Films

Over four hours of 1930s films by Colin McPhee and Miguel Covarrubias are on the YouTube channel Bali1928.net with more films by Rolf de Maré and Claire Holt included on the Balinese DVDs. The McPhee films include illuminating footage of the natural environment and everyday life.

Here – in the upper left corner of each image below – are the film playlists from our Bali 1928 YouTube Channel. Please navigate from each film to another by using our playlist in order to avoid YouTube’s flow to random Bali-related videos:

Bali 1928 vol. I – Gamelan Gong Kebyar:
 Music from Belaluan, Pangkung & Busungbiu

Bali 1928 vol. II : Tembang Kuna • Songs from an Earlier Time: 
Tembang • Kidung • Kakawin from Geria Pidada, Klungkung, Geria Budha, Kaliungu, Banjar Abian Timbul, Geria Tampakgangsul & Penarukan, Singaraja

Bali 1928 vol. III – Lotring and the Sources of Gamelan Tradition:
 Semar Pagulingan, Palégongan, Gendér Wayang, Gambang & Gandrung (Pajogédan) from Titih, Kuta, Pagan, Pura Kawitan Kelaci Tanjung Bungkak & Ketapian Kelod

Bali 1928 vol. IV – Music for Temple Festivals and Death Rituals: 
Gamelan Gong Kebyar with Kakawin & Palawakia, Gambuh, & Angklung from Belaluan, Sésétan, Sidan & Pemogan

Bali 1928 vol. V – Vocal Music in Dance Dramas: 
Jangér, Arja, Topéng and Cepung from Kedaton, Abian Timbul, Sésétan, Belaluan, Kaliungu & Lombok

Mamik Ambar singing Pangkur Sasak & Dangdang Sasak

This video excerpt is one of two additional resources contained in the DVD Bali 1928, vol. II and DVD Bali 1928, vol. V recorded by project coordinator, ethnomusicologist and principal investigator, Edward Herbst, and published in Indonesia by STMIK STIKOM Bali as part of the Bali 1928 Project, “Restoration, Dissemination and Repatriation of the Earliest Music Recordings and Films in Bali.”

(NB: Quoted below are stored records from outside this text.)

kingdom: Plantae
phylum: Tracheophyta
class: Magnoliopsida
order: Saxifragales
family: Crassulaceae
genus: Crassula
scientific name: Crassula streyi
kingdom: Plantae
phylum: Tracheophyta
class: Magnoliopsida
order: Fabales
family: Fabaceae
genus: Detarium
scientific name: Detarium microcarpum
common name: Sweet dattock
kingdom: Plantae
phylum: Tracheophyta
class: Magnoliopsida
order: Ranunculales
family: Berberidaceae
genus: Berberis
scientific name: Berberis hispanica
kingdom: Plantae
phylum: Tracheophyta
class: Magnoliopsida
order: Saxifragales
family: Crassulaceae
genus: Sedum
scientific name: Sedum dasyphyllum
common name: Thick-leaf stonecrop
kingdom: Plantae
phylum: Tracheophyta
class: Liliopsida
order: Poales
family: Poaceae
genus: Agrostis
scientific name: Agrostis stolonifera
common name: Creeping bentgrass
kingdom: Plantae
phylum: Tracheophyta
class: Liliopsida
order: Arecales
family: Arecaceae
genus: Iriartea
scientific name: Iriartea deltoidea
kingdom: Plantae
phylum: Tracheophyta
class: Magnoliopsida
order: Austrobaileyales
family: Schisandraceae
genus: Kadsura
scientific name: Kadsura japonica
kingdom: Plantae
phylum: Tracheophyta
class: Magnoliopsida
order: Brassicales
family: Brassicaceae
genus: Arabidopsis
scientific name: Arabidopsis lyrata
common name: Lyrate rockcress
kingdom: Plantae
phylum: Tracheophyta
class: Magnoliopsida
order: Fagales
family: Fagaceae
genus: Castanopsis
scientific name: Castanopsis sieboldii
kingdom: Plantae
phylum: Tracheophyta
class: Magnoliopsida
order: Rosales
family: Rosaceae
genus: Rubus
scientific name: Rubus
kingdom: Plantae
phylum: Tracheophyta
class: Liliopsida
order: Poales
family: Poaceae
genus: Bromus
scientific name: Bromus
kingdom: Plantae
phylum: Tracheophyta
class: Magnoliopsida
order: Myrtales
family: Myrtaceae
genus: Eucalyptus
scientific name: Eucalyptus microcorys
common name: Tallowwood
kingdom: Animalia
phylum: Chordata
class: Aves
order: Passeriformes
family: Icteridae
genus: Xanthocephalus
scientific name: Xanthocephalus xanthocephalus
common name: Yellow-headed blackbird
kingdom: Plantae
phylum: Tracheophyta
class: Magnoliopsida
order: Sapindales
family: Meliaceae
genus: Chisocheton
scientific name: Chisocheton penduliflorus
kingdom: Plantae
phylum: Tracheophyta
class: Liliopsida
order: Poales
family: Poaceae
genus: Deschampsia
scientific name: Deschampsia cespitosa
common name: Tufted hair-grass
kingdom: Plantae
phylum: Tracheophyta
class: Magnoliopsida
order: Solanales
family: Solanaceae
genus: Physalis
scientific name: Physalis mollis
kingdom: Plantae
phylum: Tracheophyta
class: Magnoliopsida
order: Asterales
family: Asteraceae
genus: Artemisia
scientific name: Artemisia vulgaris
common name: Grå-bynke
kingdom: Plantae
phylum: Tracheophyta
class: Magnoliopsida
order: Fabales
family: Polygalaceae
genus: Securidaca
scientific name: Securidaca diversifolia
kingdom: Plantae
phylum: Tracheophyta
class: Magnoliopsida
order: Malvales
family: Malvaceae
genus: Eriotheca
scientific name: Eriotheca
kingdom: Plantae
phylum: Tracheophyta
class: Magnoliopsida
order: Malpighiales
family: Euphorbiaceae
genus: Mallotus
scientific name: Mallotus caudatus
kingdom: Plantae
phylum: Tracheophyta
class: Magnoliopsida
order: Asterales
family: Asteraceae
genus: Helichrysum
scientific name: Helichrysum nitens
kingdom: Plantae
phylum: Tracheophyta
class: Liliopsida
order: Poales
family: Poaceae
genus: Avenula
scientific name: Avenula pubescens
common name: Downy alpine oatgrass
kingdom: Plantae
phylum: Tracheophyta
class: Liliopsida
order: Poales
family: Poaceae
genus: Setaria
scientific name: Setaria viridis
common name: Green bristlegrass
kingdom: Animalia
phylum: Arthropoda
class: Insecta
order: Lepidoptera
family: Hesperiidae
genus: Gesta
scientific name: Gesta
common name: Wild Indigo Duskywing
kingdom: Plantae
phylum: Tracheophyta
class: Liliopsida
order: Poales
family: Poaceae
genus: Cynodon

Mamiq Ambar (1920/1922–2014) was for decades the most celebrated singer of cepung, a Sasak musical genre based on the lontar manuscript Monyeh, written in a Sasak-Javanese script and sung in a combination of Sasak, Balinese and Javanese languages. A cepung group consists of suling ‘bamboo flute’, redep (rebab ‘bowed, upright, spiked fiddle’), pemakhitanaos ‘reader-singer’, punggawa ‘translator’ and penyokong ‘supporter’ who joins in the singing. In Lombok, the public perception of cepung could not be separated from the persona of Mamiq Ambar, often referred to simply as Ambar. Edward Herbst and his Balinese research team visited Ambar at his home in Cakranegara, Mataram, western Lombok, during two extended visits in 2006 and 2009, with an evening music session at the nearby home of his friend Ida Ketut Pidada. The posted video was made by Edward Herbst during a daytime singing session at Ambar’s home.